Непрочитанные письма (Калещук) - страница 27

Каких-нибудь сто лет... В долгой дороге человечества — эпизод, современной истории — эпоха, в геологии — мгновенная вспышка. Чиркните спичкой, прикуривая сигарету или зажигая газ под кастрюлей, — вы даже не запомните этого мига. Еще через сто лет забудут слово «нефть». Останется лишь формула — комбинация углеводородов, содержащая кислородные, сернистые и азотные соединения.

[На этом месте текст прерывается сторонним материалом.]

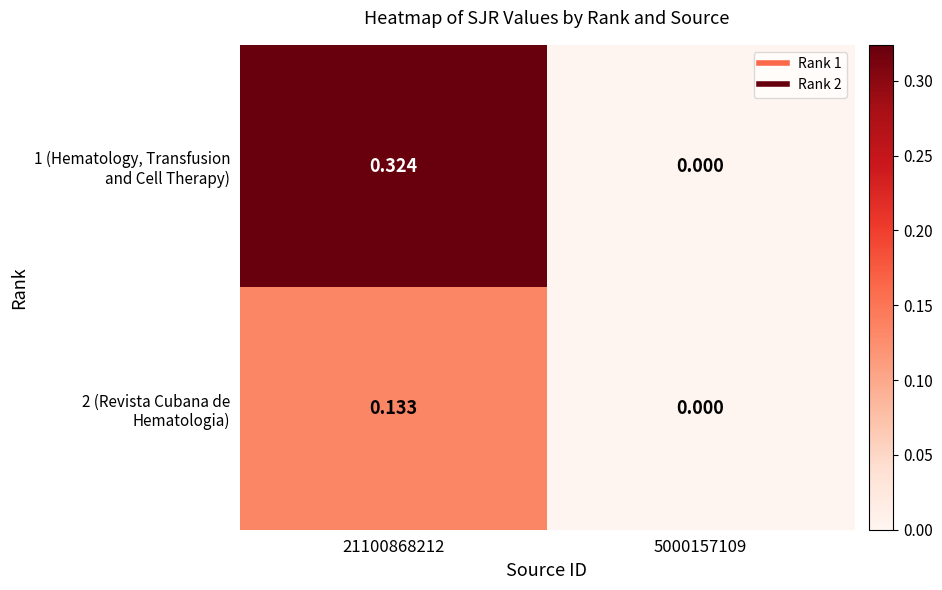

How many distinct data groups are displayed?

2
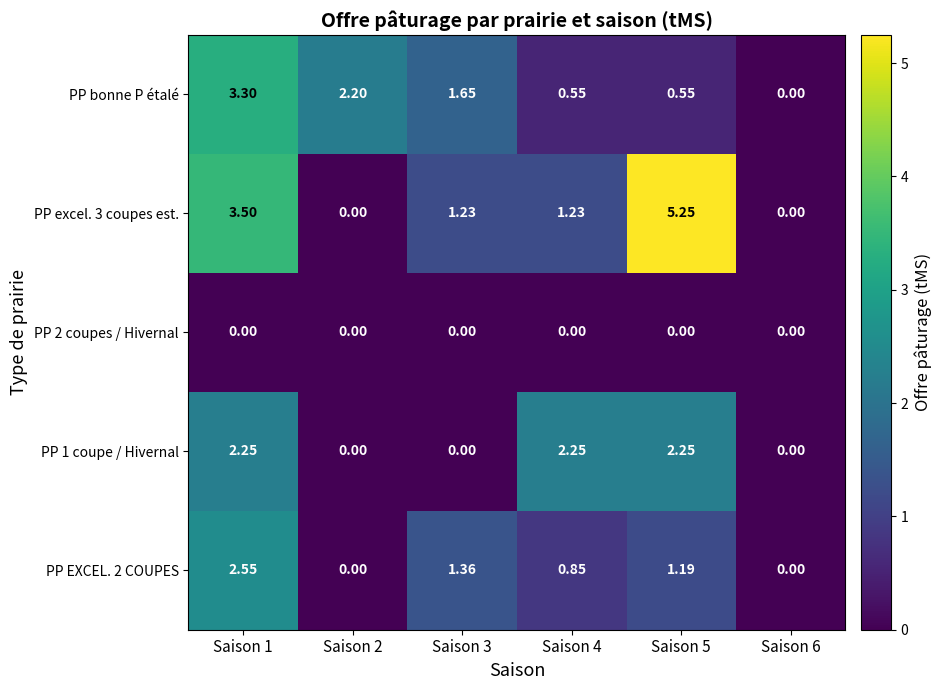

What is the total value across all series at Saison 5?

9.2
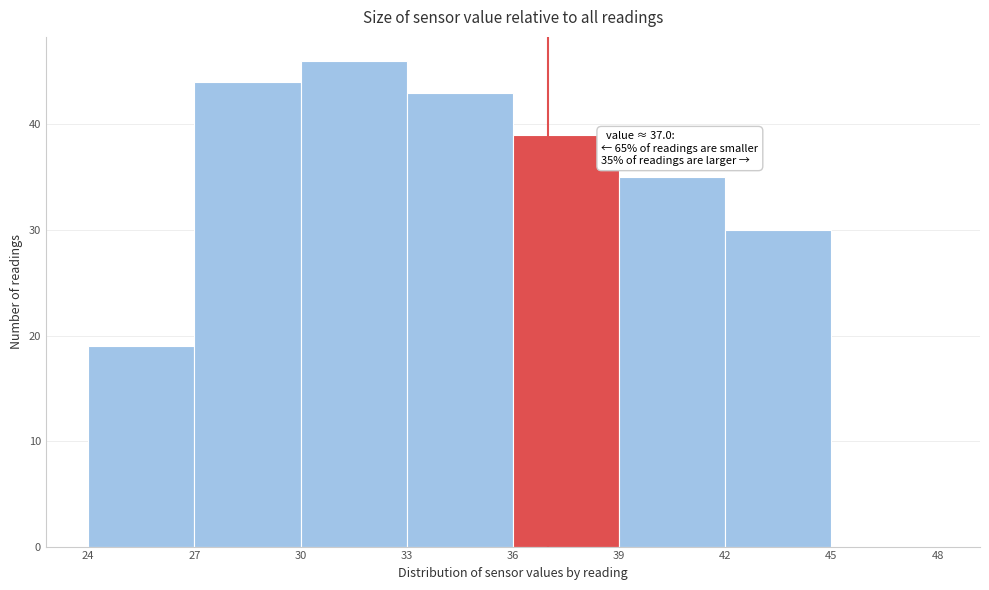

Over which range of the x-axis is the bar tallest?

30 to 33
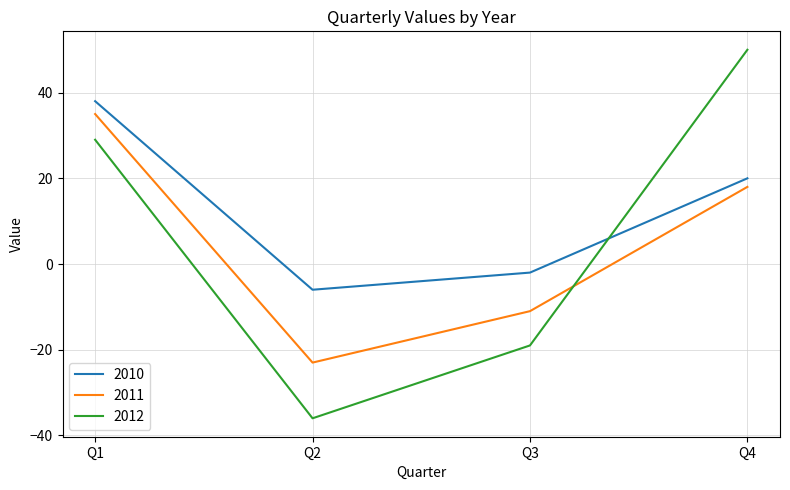

What is the average value of the 2011 series?

5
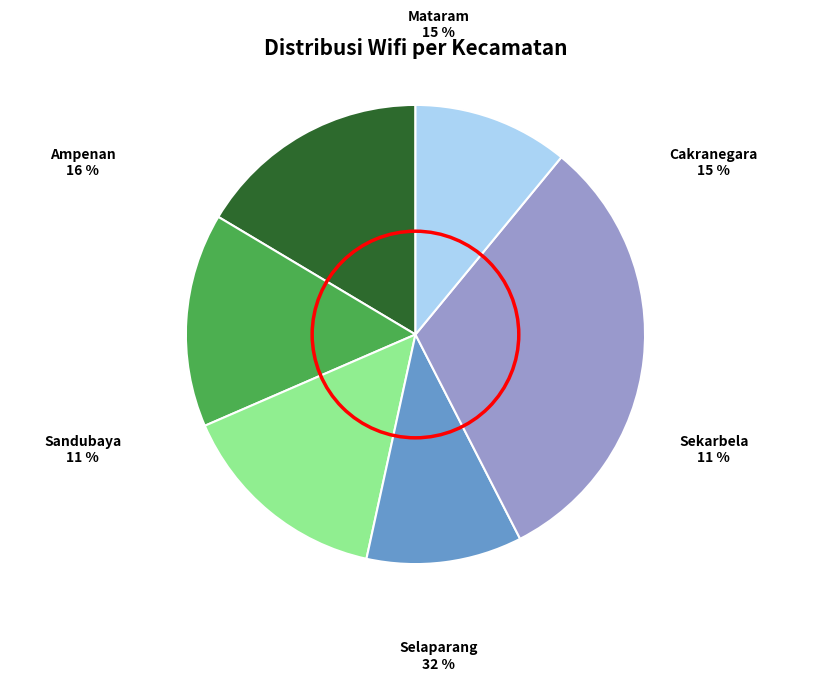

True or false: Ampenan accounts for 16% of the total.

True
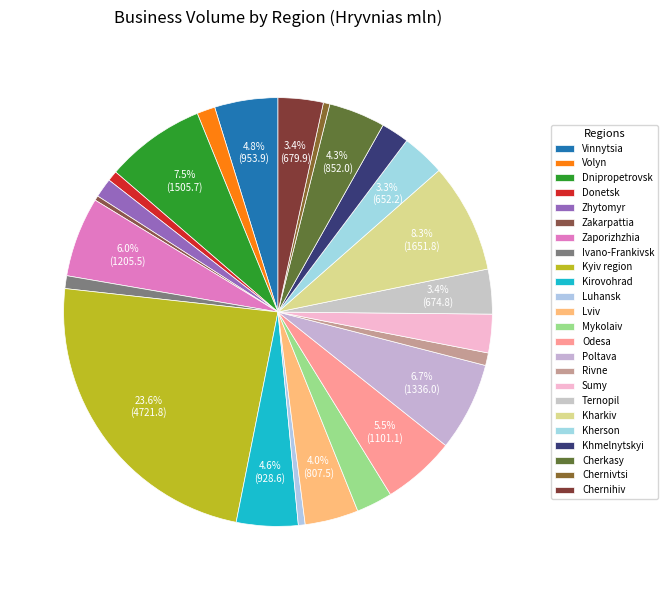

True or false: Kherson accounts for 3% of the total.

True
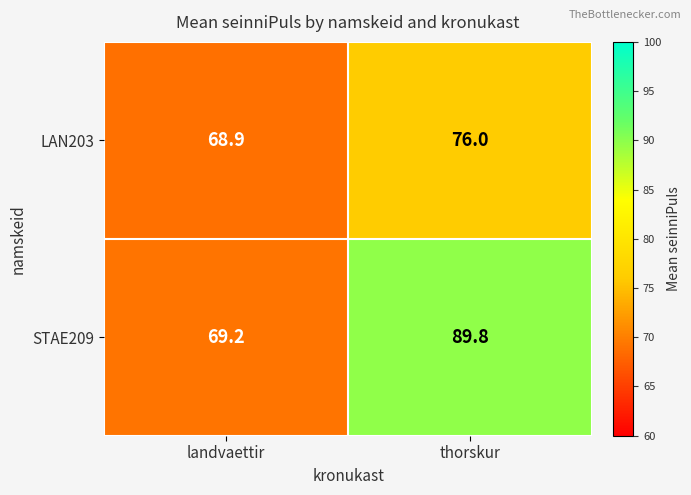

At thorskur, list the series in order from smallest to largest.

LAN203, STAE209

Но в эту формулу ворвутся, расталкивая привычные ядерные связи, несбывшиеся мечты и неудовлетворенное тщеславие, мгновения удач и полосы разочарований, тревоги и надежды, солнечные ночи и жаркие черные дни на берегу холодного моря.

Здесь должна быть нефть...

Пустынная плоская земля. Шинельный цвет травы. Свинцовый отблеск озер. Солнце утонуло в море, и там, где оно исчезло, светится розовое пятно. По деревянным мосткам, разрезавшим тундру, движется цепочкой ночная смена.

— И все-таки не нравится мне, что каротажка похилилась, — говорит Петро. — Тут что-то не так.


Ритуальный чай возвращает нас в мир безмятежной тишины и сентиментального равновесия. Толян и Ибрагим толкуют о Ташкенте. Валера пробует научить Калязина играть в «тысячу», но из этой затеи ничего не выходит.

— Чего ты напридумывал? — возмущается Калязин. — Ну, чего? Десятка старше короля? Да быть этого не может! Это же все одно как «помазок» старше бурильщика! — ему и тут не дают покоя должностные несоответствия.

Гриша чертит какую-то схему на обертке печенья «Привет». Петро и Мишаня перелистывают растрепанный журнал без конца и начала, обмениваясь многозначительными вздохами (Мишаня) и скептическими репликами (Петро) по поводу фотопортретов наших замечательных современниц.

— Гляди-ка! — неожиданно восклицает Петро, удивленно разглядывая цветную полосную фотографию. — Аркалык. Вот уж не думал, что из этой дыры получится что-нибудь путное...

— Ты там бывал? — недоверчиво спрашивает Мишаня. Он привык к тому, что роль бродяги и непоседы твердо закреплена за ним, что соперничать с ним в рассказах о дальних и ближних дорогах некому. Мишане нет тридцати, это тот возраст, когда пройденные километры легко считать главной мерой прожитых дней. Со мной так тоже бывало. Но время по-своему отцедило воспоминания, и в памяти осталась не веселая яркость первых впечатлений, а тревожное, тревожащее ощущение того, что многое прошло незамеченными неузнанным и теперь это уже непоправимо. С Петром мы ровесники, однако он кажется мне старше, словно жизнь прожита им плотнее, последовательнее, глубже. Он не отличается разговорчивостью, но это от сдержанности, а не оттого, что ему нечего сказать.